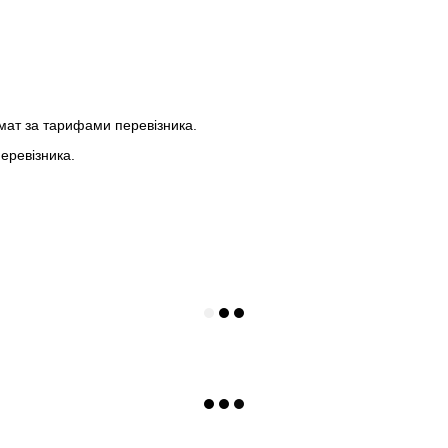
мат за тарифами перевізника.
еревізника.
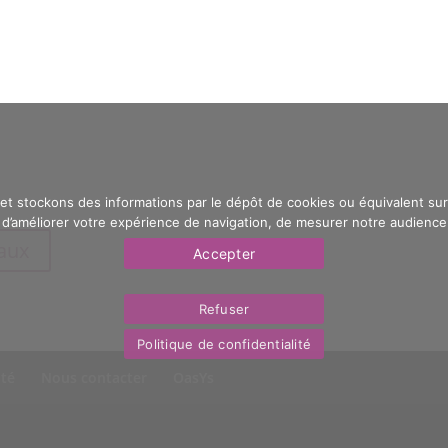
 et stockons des informations par le dépôt de cookies ou équivalent sur 
’améliorer votre expérience de navigation, de mesurer notre audience e
eaux
Accepter
Refuser
Politique de confidentialité
ité
Nous contacter
OasYs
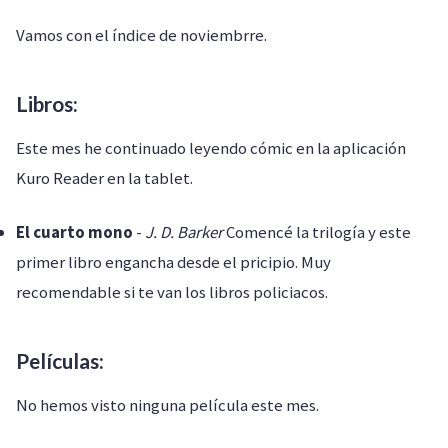
Vamos con el índice de noviembrre.
Libros:
Este mes he continuado leyendo cómic en la aplicación
Kuro Reader en la tablet.
El cuarto mono
-
J. D. Barker
Comencé la trilogía y este
primer libro engancha desde el pricipio. Muy
recomendable si te van los libros policiacos.
Películas:
No hemos visto ninguna película este mes.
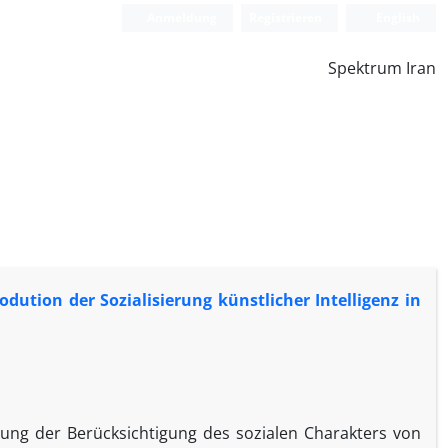
Anmeldung
Registrieren
English
Spektrum Iran
odution der Sozialisierung künstlicher Intelligenz in
ung der Berücksichtigung des sozialen Charakters von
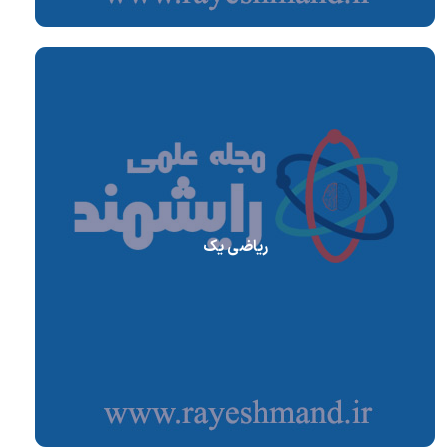
ریاضی یک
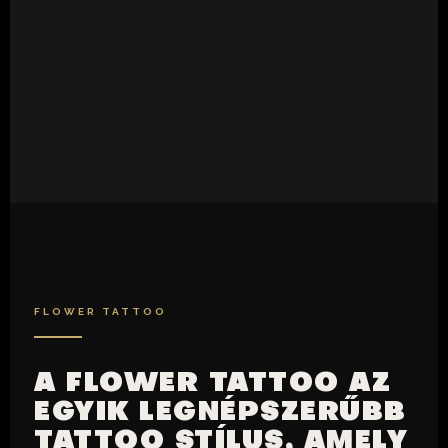
FLOWER TATTOO
A FLOWER TATTOO AZ
EGYIK LEGNÉPSZERŰBB
TATTOO STÍLUS, AMELY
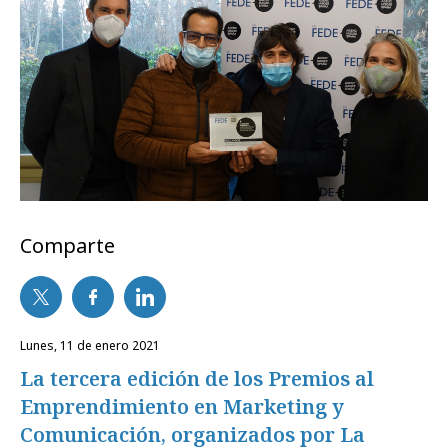
Comparte
lunes, 11 de enero 2021
La tercera edición de los Premios al
Emprendimiento en Marketing y
Comunicación, organizados por La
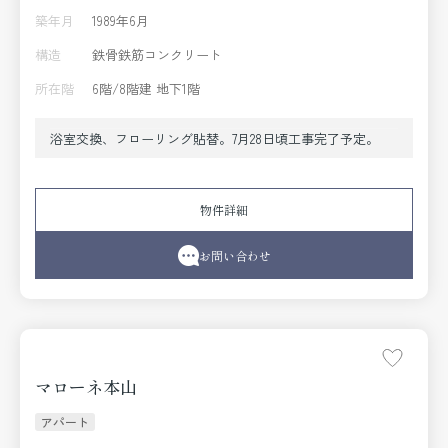
築年月
1989年6月
構造
鉄骨鉄筋コンクリート
所在階
6階/8階建 地下1階
浴室交換、フローリング貼替。7月28日頃工事完了予定。
物件詳細
お問い合わせ
マローネ本山
アパート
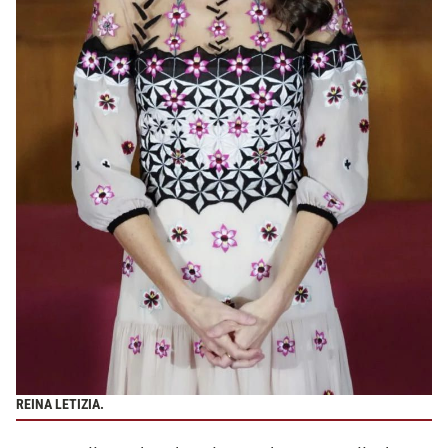
REINA LETIZIA.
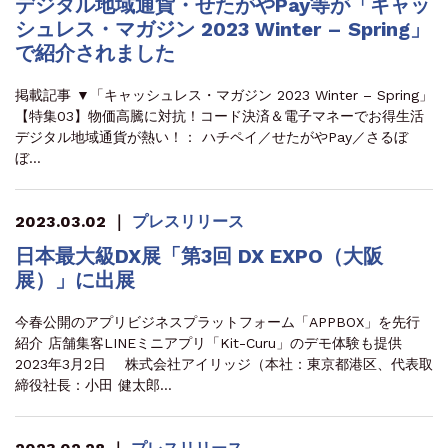
デジタル地域通貨・せたがやPay等が「キャッ
シュレス・マガジン 2023 Winter – Spring」
で紹介されました
掲載記事 ▼「キャッシュレス・マガジン 2023 Winter – Spring」
【特集03】物価高騰に対抗！コード決済＆電子マネーでお得生活
デジタル地域通貨が熱い！： ハチペイ／せたがやPay／さるぼ
ぼ…
2023.03.02
｜
プレスリリース
日本最大級DX展「第3回 DX EXPO（大阪
展）」に出展
今春公開のアプリビジネスプラットフォーム「APPBOX」を先行
紹介 店舗集客LINEミニアプリ「Kit-Curu」のデモ体験も提供
2023年3月2日 株式会社アイリッジ（本社：東京都港区、代表取
締役社長：小田 健太郎…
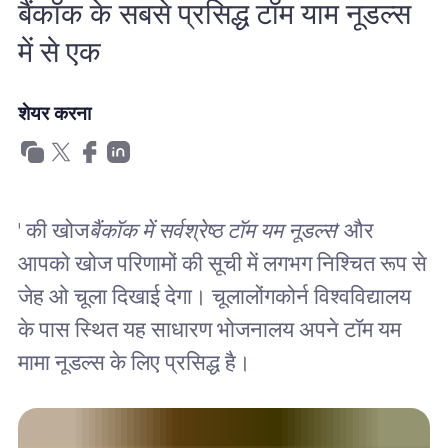
बैंकॉक के सबसे प्रसिद्ध टॉम याम नूडल्स
खानाबदोश eSIM क्यों
में से एक
eSIM का उपयोग करना
शेयर करना
व्यापार के लिए
' की खोज
बैंकॉक में सर्वश्रेष्ठ टॉम यम नूडल्स
' और
आपको खोज परिणामों की सूची में लगभग निश्चित रूप से
जेह ओ चूला दिखाई देगा। चूलालोंगकोर्न विश्वविद्यालय
के पास स्थित यह साधारण भोजनालय अपने टॉम यम
मामा नूडल्स के लिए प्रसिद्ध है।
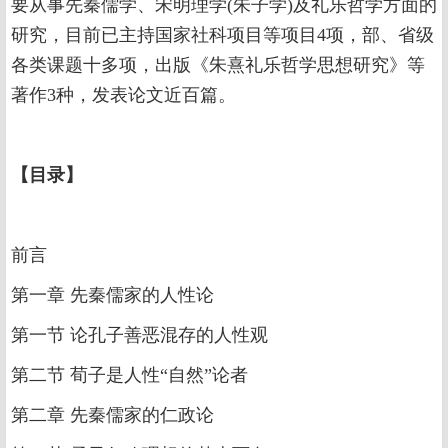
要从事先秦儒学、宋明理学(朱子学)及礼乐哲学方面的
研究，目前已主持国家社科项目等项目4项，部、省级
各类课题十多项，出版《朱熹礼乐哲学思想研究》等
著作3种，发表论文近百篇。
【
目录
】
前言
第一章 先秦儒家的人性论
第一节 论孔子善恶混存的人性观
第二节 荀子是人性“自然”论者
第二章 先秦儒家的仁政论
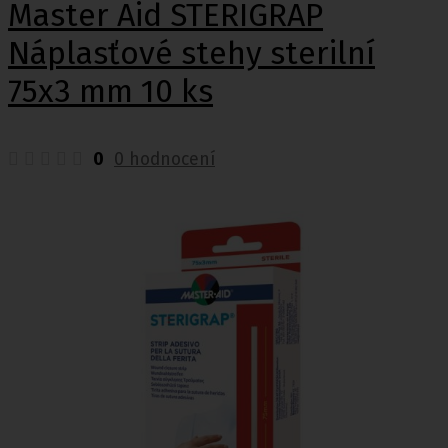
Master Aid STERIGRAP
Náplasťové stehy sterilní
75x3 mm 10 ks
0
0 hodnocení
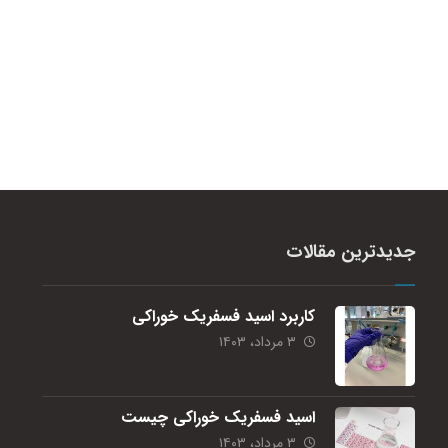
جدیدترین مقالات
کاربرد اسید فسفریک خوراکی
۳ مرداد، ۱۴۰۳
اسید فسفریک خوراکی چیست
۳ مرداد، ۱۴۰۳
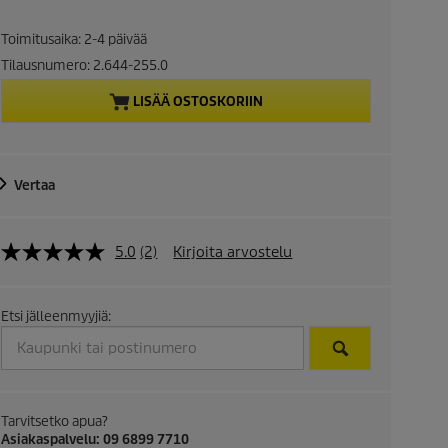
r
Toimitusaika: 2-4 päivää
e
Tilausnumero:
2.644-255.0
n
LISÄÄ OSTOSKORIIN
t
p
Vertaa
r
5.0
(2)
Kirjoita arvostelu
o
d
Etsi jälleenmyyjiä:
u
c
Tarvitsetko apua?
t
Asiakaspalvelu: 09 6899 7710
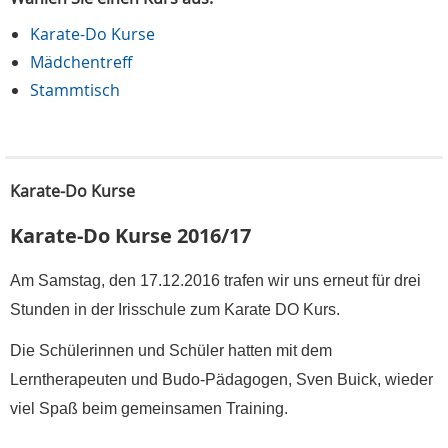
Karate-Do Kurse
Mädchentreff
Stammtisch
Karate-Do Kurse
Karate-Do Kurse 2016/17
Am Samstag, den 17.12.2016 trafen wir uns erneut für drei
Stunden in der Irisschule zum Karate DO Kurs.
Die Schülerinnen und Schüler hatten mit dem
Lerntherapeuten und Budo-Pädagogen, Sven Buick, wieder
viel Spaß beim gemeinsamen Training.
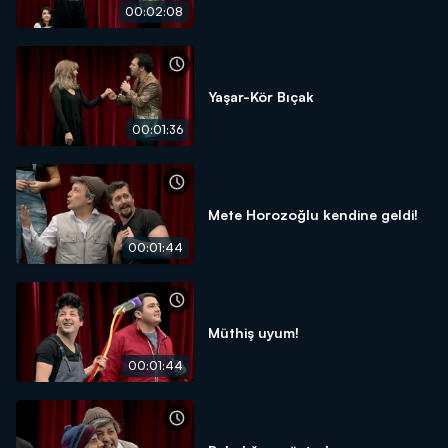
00:02:08
Yaşar-Kör Bıçak
00:01:36
Mete Horozoğlu kendine geldi!
00:01:44
Müthiş uyum!
00:01:44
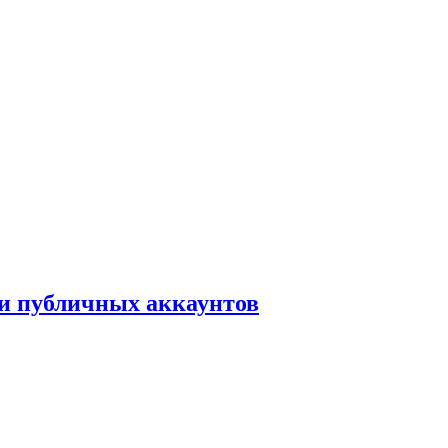
ки публичных аккаунтов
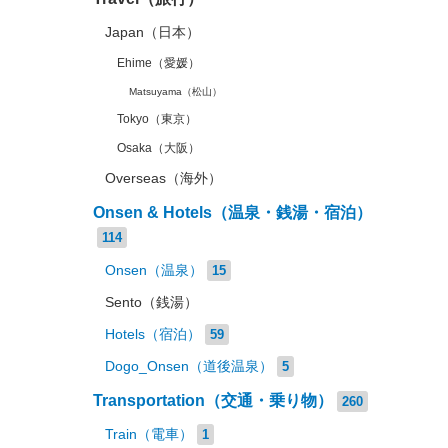
Japan（日本）
Ehime（愛媛）
Matsuyama（松山）
Tokyo（東京）
Osaka（大阪）
Overseas（海外）
Onsen & Hotels（温泉・銭湯・宿泊）
114
Onsen（温泉）
15
Sento（銭湯）
Hotels（宿泊）
59
Dogo_Onsen（道後温泉）
5
Transportation（交通・乗り物）
260
Train（電車）
1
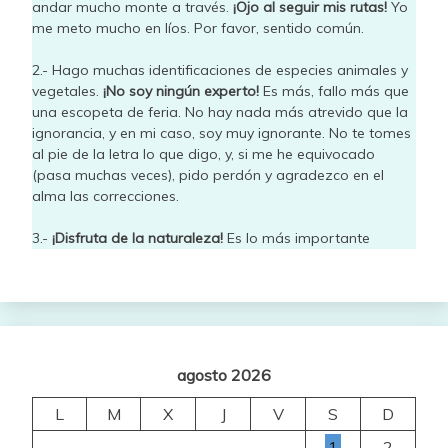
andar mucho monte a través.
¡Ojo al seguir mis rutas!
Yo
me meto mucho en líos. Por favor, sentido común.
2.- Hago muchas identificaciones de especies animales y
vegetales.
¡No soy ningún experto!
Es más, fallo más que
una escopeta de feria. No hay nada más atrevido que la
ignorancia, y en mi caso, soy muy ignorante. No te tomes
al pie de la letra lo que digo, y, si me he equivocado
(pasa muchas veces), pido perdón y agradezco en el
alma las correcciones.
3.-
¡Disfruta de la naturaleza!
Es lo más importante
agosto 2026
L
M
X
J
V
S
D
1
2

◆ TASK TO CARRY OUT
From the first line to the last, copy the listing above exactly, dropping all images.

◆ ANSWER FOR THE TASK
мат за тарифами перевізника.
еревізника.
 et stockons des informations par le dépôt de cookies ou équivalent sur 
’améliorer votre expérience de navigation, de mesurer notre audience e
eaux
Accepter
Refuser
Politique de confidentialité
ité
Nous contacter
OasYs
Vamos con el índice de noviembrre.
Libros:
Este mes he continuado leyendo cómic en la aplicación
Kuro Reader en la tablet.
El cuarto mono
-
J. D. Barker
Comencé la trilogía y este
primer libro engancha desde el pricipio. Muy
recomendable si te van los libros policiacos.
Películas:
No hemos visto ninguna película este mes.
Anmeldung
Registrieren
English
Spektrum Iran
odution der Sozialisierung künstlicher Intelligenz in
ung der Berücksichtigung des sozialen Charakters von
ریاضی یک
FLOWER TATTOO
A FLOWER TATTOO AZ
EGYIK LEGNÉPSZERŰBB
TATTOO STÍLUS, AMELY
Comparte
lunes, 11 de enero 2021
La tercera edición de los Premios al
Emprendimiento en Marketing y
Comunicación, organizados por La
築年月
1989年6月
構造
鉄骨鉄筋コンクリート
所在階
6階/8階建 地下1階
浴室交換、フローリング貼替。7月28日頃工事完了予定。
物件詳細
お問い合わせ
マローネ本山
アパート
REINA LETIZIA.
デジタル地域通貨・せたがやPay等が「キャッ
シュレス・マガジン 2023 Winter – Spring」
で紹介されました
掲載記事 ▼「キャッシュレス・マガジン 2023 Winter – Spring」
【特集03】物価高騰に対抗！コード決済＆電子マネーでお得生活
デジタル地域通貨が熱い！： ハチペイ／せたがやPay／さるぼ
ぼ…
2023.03.02
｜
プレスリリース
日本最大級DX展「第3回 DX EXPO（大阪
展）」に出展
今春公開のアプリビジネスプラットフォーム「APPBOX」を先行
紹介 店舗集客LINEミニアプリ「Kit-Curu」のデモ体験も提供
2023年3月2日 株式会社アイリッジ（本社：東京都港区、代表取
締役社長：小田 健太郎…
बैंकॉक के सबसे प्रसिद्ध टॉम याम नूडल्स
खानाबदोश eSIM क्यों
में से एक
eSIM का उपयोग करना
शेयर करना
व्यापार के लिए
' की खोज
बैंकॉक में सर्वश्रेष्ठ टॉम यम नूडल्स
' और
आपको खोज परिणामों की सूची में लगभग निश्चित रूप से
जेह ओ चूला दिखाई देगा। चूलालोंगकोर्न विश्वविद्यालय
के पास स्थित यह साधारण भोजनालय अपने टॉम यम
मामा नूडल्स के लिए प्रसिद्ध है।
要从事先秦儒学、宋明理学(朱子学)及礼乐哲学方面的
研究，目前已主持国家社科项目等项目4项，部、省级
各类课题十多项，出版《朱熹礼乐哲学思想研究》等
著作3种，发表论文近百篇。
【
目录
】
前言
第一章 先秦儒家的人性论
第一节 论孔子善恶混存的人性观
第二节 荀子是人性“自然”论者
第二章 先秦儒家的仁政论
Master Aid STERIGRAP
Náplasťové stehy sterilní
75x3 mm 10 ks
0
0 hodnocení
جدیدترین مقالات
کاربرد اسید فسفریک خوراکی
۳ مرداد، ۱۴۰۳
اسید فسفریک خوراکی چیست
۳ مرداد، ۱۴۰۳
r
Toimitusaika: 2-4 päivää
e
Tilausnumero:
2.644-255.0
n
LISÄÄ OSTOSKORIIN
t
p
Vertaa
r
5.0
(2)
Kirjoita arvostelu
o
d
Etsi jälleenmyyjiä:
u
c
Tarvitsetko apua?
t
Asiakaspalvelu: 09 6899 7710
Karate-Do Kurse
Mädchentreff
Stammtisch
Karate-Do Kurse
Karate-Do Kurse 2016/17
Am Samstag, den 17.12.2016 trafen wir uns erneut für drei
Stunden in der Irisschule zum Karate DO Kurs.
Die Schülerinnen und Schüler hatten mit dem
Lerntherapeuten und Budo-Pädagogen, Sven Buick, wieder
viel Spaß beim gemeinsamen Training.
00:02:08
Yaşar-Kör Bıçak
00:01:36
Mete Horozoğlu kendine geldi!
00:01:44
Müthiş uyum!
00:01:44
ки публичных аккаунтов
Japan（日本）
Ehime（愛媛）
Matsuyama（松山）
Tokyo（東京）
Osaka（大阪）
Overseas（海外）
Onsen & Hotels（温泉・銭湯・宿泊）
114
Onsen（温泉）
15
Sento（銭湯）
Hotels（宿泊）
59
Dogo_Onsen（道後温泉）
5
Transportation（交通・乗り物）
260
Train（電車）
1
andar mucho monte a través.
¡Ojo al seguir mis rutas!
Yo
me meto mucho en líos. Por favor, sentido común.
2.- Hago muchas identificaciones de especies animales y
vegetales.
¡No soy ningún experto!
Es más, fallo más que
una escopeta de feria. No hay nada más atrevido que la
ignorancia, y en mi caso, soy muy ignorante. No te tomes
al pie de la letra lo que digo, y, si me he equivocado
(pasa muchas veces), pido perdón y agradezco en el
alma las correcciones.
3.-
¡Disfruta de la naturaleza!
Es lo más importante
agosto 2026
L
M
X
J
V
S
D
1
2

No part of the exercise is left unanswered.